== TASK ITEM ==
Restate word for word the lines of the records below, starting at the line that contains "none; stroke-linecap: round;" and ending at the line that contains "#1f1f1f; stroke-width: 14", with both of those lines included and nothing else.

== RECORDS FOR PROCESSING ==
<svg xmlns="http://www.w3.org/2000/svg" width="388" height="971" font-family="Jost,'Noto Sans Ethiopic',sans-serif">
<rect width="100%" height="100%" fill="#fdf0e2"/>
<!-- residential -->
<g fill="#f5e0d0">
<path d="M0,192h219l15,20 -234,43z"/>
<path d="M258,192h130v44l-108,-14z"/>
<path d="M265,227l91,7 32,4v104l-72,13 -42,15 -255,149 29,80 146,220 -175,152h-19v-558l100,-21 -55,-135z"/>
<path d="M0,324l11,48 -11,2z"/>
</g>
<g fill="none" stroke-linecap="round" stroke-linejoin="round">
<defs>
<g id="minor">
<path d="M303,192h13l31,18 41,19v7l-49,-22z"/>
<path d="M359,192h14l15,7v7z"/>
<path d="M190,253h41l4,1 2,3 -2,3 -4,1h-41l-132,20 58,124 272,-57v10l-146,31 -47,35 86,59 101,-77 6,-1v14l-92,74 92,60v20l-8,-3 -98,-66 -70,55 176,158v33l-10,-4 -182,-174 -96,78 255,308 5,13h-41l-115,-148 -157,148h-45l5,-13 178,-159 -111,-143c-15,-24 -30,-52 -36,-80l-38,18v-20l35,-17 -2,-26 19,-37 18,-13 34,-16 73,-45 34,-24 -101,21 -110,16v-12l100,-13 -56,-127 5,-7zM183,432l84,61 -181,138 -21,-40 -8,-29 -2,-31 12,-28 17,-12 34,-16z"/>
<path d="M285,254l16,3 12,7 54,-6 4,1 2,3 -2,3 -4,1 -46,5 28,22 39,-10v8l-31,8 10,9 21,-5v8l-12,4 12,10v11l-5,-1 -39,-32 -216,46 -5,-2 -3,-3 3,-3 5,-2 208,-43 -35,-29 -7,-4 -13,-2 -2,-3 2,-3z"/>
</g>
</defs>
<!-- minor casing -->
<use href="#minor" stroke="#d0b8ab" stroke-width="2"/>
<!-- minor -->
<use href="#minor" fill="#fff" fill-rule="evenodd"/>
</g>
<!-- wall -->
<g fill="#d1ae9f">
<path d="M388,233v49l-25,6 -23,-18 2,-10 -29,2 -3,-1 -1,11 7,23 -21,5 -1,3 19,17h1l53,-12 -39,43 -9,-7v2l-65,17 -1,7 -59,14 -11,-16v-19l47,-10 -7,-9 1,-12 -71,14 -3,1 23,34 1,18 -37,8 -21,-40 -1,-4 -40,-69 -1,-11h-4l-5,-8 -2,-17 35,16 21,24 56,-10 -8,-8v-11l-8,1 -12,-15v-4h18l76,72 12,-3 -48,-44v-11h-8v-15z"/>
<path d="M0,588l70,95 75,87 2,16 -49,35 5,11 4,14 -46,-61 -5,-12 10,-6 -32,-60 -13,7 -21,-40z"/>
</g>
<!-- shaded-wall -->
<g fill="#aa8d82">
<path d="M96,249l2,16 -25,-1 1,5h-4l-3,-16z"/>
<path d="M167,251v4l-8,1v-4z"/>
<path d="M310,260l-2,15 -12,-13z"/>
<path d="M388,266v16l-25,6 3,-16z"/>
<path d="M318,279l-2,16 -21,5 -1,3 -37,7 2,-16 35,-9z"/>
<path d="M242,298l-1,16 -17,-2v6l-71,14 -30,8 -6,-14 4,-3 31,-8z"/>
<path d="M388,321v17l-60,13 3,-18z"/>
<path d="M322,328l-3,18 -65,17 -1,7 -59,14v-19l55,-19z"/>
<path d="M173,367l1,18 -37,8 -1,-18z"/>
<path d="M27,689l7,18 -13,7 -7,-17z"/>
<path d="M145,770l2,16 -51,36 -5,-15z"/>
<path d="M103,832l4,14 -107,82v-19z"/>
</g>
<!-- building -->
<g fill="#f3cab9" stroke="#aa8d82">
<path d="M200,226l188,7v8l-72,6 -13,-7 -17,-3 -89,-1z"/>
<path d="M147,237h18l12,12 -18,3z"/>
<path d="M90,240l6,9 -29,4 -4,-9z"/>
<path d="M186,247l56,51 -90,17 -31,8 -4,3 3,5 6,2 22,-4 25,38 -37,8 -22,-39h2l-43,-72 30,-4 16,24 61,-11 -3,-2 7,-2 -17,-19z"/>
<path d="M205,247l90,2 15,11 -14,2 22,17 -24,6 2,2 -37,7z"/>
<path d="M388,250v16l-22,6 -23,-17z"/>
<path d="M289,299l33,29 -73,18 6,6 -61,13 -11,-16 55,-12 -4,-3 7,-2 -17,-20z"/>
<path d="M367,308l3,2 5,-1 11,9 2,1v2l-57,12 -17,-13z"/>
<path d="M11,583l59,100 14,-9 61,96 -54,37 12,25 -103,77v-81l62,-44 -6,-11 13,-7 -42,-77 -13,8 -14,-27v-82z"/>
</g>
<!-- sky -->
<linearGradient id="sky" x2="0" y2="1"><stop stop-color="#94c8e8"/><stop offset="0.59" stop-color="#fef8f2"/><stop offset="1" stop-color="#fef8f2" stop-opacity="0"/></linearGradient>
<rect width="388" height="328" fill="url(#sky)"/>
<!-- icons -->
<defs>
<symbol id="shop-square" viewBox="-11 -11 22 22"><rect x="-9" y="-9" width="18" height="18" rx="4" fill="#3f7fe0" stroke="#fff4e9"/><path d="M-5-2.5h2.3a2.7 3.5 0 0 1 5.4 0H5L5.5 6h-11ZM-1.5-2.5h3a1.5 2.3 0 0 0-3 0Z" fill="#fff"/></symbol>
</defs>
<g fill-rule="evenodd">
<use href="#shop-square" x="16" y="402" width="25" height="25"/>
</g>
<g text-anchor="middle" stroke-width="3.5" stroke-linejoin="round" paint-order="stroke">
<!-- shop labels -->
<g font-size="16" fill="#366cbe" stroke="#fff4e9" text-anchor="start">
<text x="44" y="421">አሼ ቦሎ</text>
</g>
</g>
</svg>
...
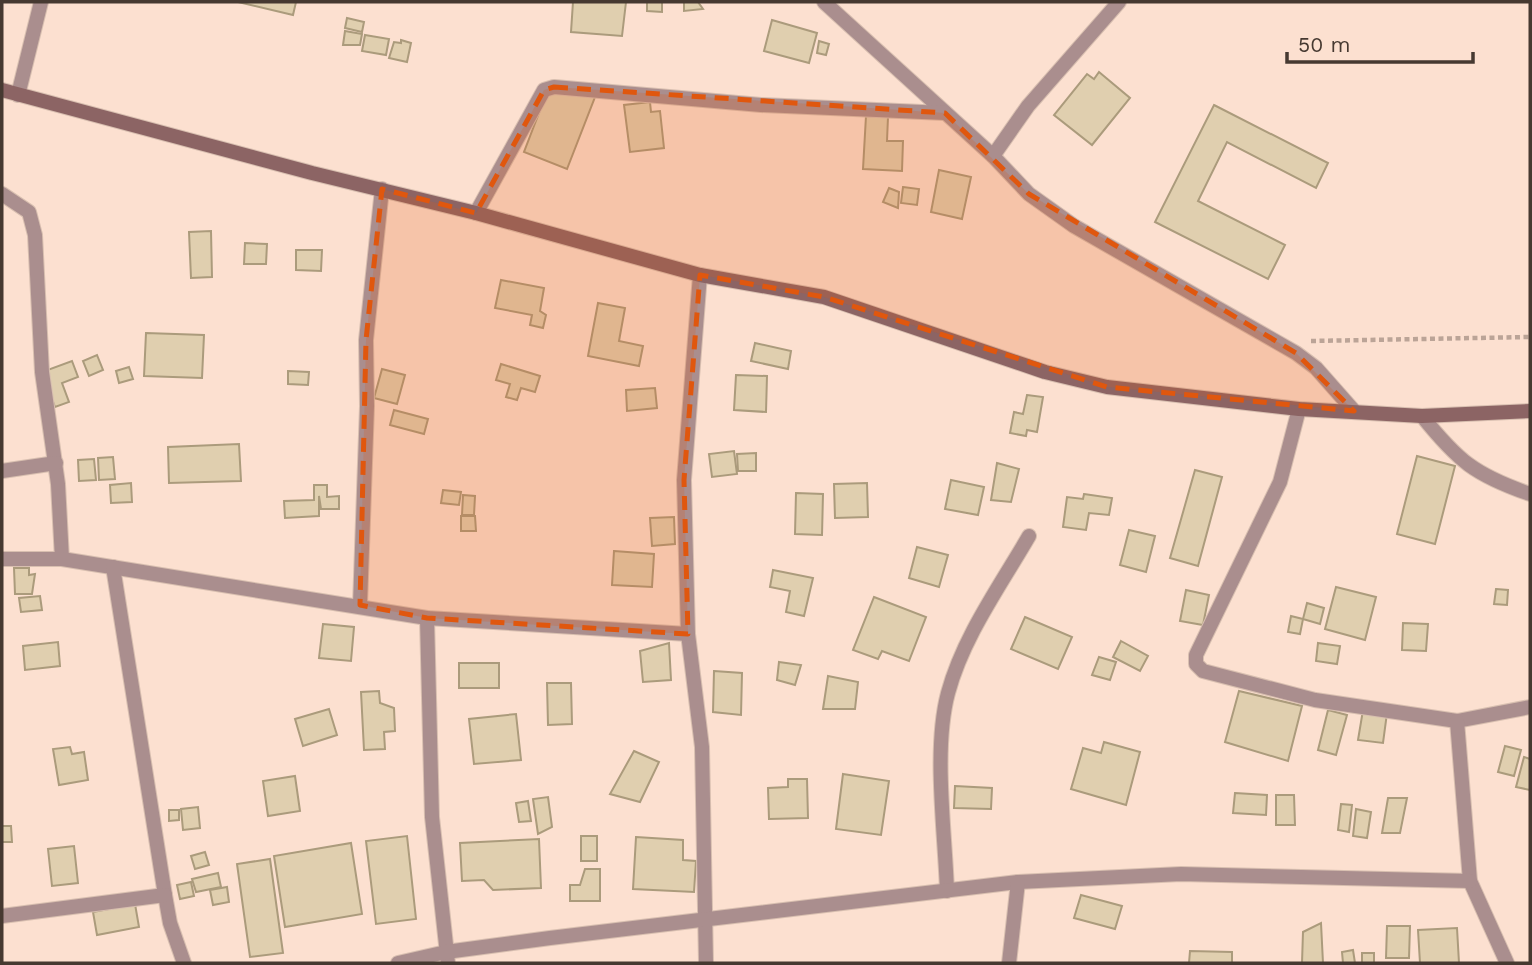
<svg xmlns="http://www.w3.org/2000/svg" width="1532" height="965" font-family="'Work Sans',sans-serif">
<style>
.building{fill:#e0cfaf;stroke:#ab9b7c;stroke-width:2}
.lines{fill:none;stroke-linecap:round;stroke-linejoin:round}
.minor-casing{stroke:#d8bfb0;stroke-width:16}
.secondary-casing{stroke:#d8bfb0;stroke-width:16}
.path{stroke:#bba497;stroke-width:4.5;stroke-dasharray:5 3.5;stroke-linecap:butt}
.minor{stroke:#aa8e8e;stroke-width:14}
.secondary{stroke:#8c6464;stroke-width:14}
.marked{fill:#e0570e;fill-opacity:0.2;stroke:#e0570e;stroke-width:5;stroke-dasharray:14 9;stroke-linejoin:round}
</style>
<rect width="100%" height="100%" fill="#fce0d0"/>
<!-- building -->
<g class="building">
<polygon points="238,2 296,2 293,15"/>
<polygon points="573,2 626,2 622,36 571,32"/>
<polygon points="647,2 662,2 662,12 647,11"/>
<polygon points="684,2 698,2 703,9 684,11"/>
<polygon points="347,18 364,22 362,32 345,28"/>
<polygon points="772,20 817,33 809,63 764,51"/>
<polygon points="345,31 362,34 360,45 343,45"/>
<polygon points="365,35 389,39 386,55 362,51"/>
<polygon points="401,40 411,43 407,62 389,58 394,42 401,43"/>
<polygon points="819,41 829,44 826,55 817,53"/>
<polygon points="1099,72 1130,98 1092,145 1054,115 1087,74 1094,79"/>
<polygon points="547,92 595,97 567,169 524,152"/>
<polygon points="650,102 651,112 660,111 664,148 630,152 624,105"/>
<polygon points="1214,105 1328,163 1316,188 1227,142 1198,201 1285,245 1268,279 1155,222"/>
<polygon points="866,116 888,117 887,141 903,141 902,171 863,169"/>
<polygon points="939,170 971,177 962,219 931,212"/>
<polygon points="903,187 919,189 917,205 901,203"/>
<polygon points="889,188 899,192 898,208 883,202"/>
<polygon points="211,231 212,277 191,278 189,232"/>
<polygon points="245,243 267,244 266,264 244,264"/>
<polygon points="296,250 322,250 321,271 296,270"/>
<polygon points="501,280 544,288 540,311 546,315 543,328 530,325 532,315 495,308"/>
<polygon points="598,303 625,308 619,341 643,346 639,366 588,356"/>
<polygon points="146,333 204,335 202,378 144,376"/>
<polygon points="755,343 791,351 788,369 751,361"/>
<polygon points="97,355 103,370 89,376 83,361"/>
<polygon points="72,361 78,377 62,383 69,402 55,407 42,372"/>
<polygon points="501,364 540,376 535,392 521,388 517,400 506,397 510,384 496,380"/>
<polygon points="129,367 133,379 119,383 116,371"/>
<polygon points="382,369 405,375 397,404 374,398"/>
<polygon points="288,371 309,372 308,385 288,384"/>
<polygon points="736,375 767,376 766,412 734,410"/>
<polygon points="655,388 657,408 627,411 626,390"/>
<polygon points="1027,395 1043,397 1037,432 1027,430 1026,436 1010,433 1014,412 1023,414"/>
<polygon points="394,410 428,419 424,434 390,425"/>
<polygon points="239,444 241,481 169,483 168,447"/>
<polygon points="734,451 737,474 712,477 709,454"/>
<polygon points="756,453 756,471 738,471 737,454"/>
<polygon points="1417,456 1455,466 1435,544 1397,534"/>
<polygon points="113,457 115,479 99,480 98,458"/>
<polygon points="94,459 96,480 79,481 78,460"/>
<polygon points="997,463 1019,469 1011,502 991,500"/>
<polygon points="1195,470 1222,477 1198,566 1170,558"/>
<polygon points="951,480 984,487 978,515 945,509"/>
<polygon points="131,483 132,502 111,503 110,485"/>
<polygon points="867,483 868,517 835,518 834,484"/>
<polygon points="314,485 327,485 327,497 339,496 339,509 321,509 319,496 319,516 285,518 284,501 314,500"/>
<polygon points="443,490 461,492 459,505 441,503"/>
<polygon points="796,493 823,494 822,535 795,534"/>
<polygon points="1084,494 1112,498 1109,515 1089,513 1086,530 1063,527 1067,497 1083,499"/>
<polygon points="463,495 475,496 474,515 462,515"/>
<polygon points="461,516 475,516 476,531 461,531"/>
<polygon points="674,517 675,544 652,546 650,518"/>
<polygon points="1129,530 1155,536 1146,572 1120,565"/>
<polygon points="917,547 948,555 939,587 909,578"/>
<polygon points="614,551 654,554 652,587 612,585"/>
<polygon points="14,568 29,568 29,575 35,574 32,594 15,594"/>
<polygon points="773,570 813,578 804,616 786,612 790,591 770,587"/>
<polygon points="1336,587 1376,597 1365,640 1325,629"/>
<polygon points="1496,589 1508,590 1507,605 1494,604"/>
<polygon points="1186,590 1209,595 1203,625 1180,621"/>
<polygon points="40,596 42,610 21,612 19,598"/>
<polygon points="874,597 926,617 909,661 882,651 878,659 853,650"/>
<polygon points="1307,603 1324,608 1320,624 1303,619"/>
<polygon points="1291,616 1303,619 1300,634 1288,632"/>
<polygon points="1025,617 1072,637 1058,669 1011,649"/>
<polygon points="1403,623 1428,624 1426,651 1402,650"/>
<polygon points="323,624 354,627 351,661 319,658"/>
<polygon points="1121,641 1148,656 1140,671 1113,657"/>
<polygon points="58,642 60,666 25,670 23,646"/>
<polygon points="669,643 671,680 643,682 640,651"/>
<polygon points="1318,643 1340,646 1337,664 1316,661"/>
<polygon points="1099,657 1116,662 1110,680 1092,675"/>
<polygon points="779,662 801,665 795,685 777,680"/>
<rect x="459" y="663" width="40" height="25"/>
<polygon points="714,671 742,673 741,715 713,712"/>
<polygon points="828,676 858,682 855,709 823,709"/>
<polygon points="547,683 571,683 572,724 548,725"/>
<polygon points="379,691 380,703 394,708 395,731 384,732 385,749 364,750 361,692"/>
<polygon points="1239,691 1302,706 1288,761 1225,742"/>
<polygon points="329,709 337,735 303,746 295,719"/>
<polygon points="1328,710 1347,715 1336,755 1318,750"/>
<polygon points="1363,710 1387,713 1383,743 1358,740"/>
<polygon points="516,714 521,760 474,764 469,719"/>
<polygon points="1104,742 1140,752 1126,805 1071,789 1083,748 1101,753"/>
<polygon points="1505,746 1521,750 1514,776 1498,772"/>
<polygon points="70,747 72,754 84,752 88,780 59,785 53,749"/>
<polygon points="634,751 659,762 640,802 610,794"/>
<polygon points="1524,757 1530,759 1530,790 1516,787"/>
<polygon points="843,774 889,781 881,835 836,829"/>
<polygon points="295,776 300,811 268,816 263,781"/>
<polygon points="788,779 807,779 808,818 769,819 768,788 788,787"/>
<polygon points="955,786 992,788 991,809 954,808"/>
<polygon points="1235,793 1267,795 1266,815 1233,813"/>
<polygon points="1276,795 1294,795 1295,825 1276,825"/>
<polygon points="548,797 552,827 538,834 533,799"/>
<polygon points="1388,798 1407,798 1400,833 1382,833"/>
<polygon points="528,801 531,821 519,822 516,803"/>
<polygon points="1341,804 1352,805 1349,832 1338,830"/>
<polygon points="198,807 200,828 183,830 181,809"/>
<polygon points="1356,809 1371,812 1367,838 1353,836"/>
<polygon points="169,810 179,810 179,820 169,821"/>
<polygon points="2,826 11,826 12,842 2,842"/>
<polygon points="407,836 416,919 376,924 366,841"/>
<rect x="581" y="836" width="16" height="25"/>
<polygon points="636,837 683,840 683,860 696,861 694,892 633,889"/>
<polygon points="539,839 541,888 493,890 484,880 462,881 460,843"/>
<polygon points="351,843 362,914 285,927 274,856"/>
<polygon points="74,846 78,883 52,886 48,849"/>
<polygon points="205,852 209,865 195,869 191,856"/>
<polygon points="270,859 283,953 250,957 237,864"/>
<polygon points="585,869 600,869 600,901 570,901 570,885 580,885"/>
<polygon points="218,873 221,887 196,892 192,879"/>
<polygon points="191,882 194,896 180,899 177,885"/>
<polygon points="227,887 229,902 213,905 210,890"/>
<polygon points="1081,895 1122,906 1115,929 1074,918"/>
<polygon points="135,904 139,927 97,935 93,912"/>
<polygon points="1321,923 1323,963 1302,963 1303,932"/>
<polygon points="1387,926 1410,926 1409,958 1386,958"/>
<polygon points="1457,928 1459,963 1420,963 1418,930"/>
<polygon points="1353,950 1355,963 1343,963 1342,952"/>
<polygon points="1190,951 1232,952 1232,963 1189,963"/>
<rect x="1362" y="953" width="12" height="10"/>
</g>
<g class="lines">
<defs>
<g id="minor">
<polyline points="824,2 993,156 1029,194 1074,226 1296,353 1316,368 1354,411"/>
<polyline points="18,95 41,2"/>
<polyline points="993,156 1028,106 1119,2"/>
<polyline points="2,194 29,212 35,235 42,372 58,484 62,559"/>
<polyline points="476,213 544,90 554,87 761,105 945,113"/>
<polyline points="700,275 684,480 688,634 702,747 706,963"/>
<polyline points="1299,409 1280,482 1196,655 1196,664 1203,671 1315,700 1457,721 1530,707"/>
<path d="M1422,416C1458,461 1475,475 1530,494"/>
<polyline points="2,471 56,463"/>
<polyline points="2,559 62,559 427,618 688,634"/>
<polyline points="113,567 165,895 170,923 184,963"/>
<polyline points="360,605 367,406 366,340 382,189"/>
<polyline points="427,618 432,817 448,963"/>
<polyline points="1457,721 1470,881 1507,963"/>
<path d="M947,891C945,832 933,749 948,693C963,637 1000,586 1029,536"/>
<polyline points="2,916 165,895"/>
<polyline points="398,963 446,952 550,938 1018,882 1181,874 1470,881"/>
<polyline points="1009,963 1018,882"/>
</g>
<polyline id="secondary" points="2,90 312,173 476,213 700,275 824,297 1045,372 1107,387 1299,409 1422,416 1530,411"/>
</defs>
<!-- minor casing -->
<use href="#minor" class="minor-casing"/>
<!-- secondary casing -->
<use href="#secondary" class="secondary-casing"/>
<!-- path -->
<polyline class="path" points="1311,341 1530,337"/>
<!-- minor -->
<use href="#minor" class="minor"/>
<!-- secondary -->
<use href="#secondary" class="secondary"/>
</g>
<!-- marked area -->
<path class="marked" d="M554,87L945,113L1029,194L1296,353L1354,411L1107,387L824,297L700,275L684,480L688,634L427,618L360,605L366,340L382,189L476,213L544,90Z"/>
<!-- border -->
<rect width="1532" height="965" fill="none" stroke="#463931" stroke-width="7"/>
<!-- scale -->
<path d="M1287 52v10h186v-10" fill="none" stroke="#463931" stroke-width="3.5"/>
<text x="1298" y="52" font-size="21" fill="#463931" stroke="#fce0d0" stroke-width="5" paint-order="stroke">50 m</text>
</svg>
--
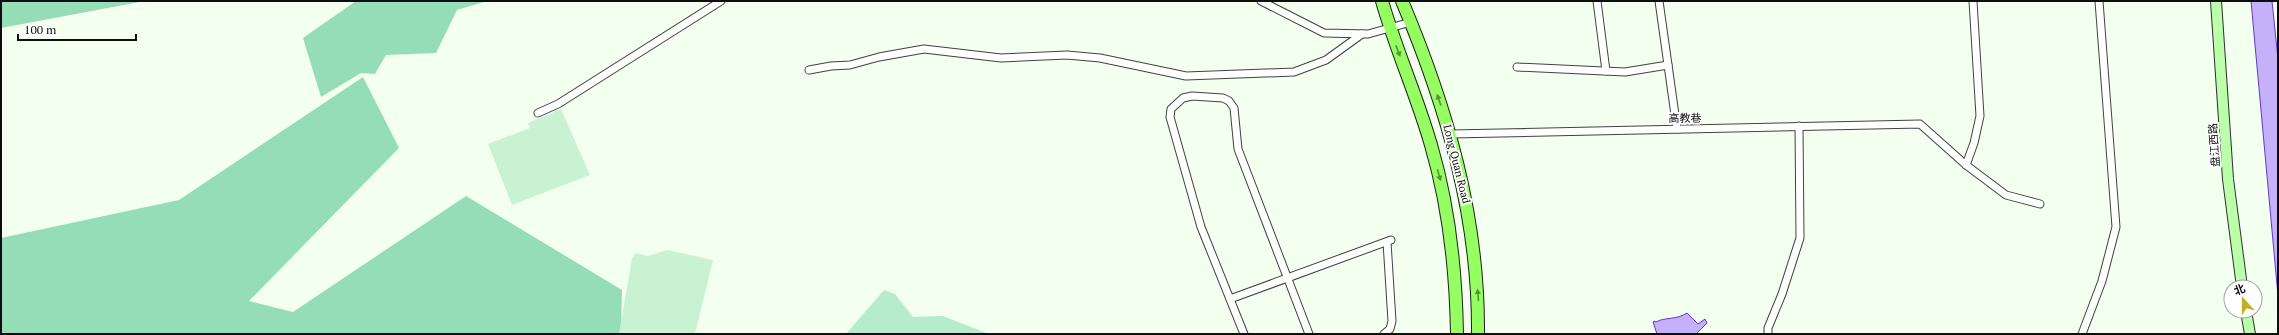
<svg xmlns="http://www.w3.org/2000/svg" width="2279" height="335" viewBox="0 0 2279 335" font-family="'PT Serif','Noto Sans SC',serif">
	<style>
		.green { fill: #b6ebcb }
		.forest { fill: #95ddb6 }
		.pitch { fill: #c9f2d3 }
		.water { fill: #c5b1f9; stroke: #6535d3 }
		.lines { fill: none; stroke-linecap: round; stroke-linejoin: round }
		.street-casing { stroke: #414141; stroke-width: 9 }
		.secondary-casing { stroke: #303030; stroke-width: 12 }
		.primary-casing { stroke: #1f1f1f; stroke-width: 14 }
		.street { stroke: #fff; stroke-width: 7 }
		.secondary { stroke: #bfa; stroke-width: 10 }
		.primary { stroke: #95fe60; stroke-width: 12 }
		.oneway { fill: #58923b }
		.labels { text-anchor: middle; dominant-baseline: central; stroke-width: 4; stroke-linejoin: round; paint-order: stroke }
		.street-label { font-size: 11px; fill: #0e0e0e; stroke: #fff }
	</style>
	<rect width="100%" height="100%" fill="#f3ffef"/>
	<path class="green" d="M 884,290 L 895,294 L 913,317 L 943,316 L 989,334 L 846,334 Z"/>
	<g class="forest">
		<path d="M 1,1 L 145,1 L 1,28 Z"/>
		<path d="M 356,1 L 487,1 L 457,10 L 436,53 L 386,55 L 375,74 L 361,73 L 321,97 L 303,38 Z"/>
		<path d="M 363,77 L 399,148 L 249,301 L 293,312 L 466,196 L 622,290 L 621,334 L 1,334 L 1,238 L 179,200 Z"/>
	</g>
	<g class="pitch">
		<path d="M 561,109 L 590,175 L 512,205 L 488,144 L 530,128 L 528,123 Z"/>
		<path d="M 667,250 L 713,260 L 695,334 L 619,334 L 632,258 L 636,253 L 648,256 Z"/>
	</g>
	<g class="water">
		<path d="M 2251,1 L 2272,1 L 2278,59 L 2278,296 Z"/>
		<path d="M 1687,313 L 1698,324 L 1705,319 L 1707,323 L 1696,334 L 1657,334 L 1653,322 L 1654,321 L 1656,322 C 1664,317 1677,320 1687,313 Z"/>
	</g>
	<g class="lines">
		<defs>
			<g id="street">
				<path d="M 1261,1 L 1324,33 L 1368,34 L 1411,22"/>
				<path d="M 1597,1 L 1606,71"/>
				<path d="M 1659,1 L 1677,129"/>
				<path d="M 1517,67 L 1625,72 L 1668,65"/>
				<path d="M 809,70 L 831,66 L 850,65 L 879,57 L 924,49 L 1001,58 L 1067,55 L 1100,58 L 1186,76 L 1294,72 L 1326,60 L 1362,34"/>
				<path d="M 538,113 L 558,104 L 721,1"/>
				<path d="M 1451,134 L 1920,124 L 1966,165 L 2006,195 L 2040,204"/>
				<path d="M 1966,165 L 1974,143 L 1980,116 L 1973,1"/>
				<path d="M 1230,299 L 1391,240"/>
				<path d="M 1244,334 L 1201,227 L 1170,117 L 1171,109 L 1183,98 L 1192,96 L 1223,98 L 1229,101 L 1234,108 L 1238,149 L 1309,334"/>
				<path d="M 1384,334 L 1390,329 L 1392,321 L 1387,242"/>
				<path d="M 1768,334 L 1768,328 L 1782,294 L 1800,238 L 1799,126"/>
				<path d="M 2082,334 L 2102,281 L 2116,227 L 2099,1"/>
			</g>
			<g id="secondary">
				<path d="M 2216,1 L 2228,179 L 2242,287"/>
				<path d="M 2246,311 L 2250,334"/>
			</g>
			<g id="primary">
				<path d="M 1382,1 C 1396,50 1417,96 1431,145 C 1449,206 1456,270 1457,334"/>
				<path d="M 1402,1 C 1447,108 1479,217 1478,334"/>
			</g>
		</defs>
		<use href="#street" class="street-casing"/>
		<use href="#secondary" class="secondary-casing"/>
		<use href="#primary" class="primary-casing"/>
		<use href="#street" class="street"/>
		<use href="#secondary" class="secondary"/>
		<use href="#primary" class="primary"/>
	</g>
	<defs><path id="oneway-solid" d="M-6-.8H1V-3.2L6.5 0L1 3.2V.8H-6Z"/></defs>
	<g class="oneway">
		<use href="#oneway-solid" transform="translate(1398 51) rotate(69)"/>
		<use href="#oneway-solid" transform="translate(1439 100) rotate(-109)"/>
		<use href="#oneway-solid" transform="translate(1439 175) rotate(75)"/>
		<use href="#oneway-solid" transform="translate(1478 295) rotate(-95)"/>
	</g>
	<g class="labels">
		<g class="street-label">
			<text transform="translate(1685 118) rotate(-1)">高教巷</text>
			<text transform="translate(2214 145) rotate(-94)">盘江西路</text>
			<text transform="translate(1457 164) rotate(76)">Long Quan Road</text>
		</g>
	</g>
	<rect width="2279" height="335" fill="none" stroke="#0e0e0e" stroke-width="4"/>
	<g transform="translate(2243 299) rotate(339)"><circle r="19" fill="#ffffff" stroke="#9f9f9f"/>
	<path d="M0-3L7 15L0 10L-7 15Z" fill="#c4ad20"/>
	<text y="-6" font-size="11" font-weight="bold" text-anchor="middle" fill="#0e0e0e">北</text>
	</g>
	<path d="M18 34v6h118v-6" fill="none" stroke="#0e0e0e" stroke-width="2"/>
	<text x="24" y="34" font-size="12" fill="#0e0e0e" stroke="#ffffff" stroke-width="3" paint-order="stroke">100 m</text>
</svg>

== TASK RESULT ==
		.lines { fill: none; stroke-linecap: round; stroke-linejoin: round }
		.street-casing { stroke: #414141; stroke-width: 9 }
		.secondary-casing { stroke: #303030; stroke-width: 12 }
		.primary-casing { stroke: #1f1f1f; stroke-width: 14 }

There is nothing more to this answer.